For instance, in March 2020 the sentiment was the world was headed for another great depression. But most pro traders were looking for clues of some type of bottom (even if it was short-lived). I’m not sure anybody could have predicted the V-shaped recovery that hit but I remember specifically reading the news and watching Bloomberg– everything was doom and gloom.

This is one of my most recent “I’m a pro-trader” moments. The RexDog Trading System was screaming (especially on lower timeframes) there is a possible bottom and go long. Two days in a row fading the highs were short-lived trades. This is a prime example of something I say often… “don’t argue with the chart”.

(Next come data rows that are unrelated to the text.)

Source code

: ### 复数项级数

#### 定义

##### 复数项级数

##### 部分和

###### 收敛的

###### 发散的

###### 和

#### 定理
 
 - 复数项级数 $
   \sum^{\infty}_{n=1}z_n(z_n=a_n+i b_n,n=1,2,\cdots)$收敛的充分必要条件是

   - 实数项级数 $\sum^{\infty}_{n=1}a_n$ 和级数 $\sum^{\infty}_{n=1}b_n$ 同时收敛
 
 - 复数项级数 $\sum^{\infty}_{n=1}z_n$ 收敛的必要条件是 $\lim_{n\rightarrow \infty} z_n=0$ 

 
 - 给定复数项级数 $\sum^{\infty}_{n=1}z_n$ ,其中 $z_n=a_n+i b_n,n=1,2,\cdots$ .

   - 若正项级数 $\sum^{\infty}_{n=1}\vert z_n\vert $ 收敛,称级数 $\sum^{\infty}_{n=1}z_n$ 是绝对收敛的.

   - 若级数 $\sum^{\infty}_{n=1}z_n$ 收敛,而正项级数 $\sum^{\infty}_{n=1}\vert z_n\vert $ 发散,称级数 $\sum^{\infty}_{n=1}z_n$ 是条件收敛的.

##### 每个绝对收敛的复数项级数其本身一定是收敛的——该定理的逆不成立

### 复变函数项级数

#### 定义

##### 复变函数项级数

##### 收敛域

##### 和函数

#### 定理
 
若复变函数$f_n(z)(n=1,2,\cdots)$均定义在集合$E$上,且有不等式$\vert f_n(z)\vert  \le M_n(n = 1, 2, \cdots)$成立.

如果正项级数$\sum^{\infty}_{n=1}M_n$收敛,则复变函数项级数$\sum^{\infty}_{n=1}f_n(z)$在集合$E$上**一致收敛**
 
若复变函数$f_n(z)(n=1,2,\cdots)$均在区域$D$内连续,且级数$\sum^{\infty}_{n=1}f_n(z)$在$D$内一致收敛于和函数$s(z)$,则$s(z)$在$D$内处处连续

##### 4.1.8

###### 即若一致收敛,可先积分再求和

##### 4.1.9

NQ March 2020 Long Algo Switch

The sentiment was doom and gloom but the charts and the RDTS was signaling the opposite. The NQ above and the RUT below both have clear RDTS structure, patterns, and momentum shifts.

Russell 2000 March 2020 Long Algo Switch

The Big Takeaway

Your pre-trading session routine sets the tone and foundation for your trading. It’s a critical component of any successful trading system and is something you really should never trade without.

It should be a process that you have written down. It should also be something you evaluate often to ensure it’s properly setting you up to have a successful trading session.

This is one thing in your trading you should not ignore.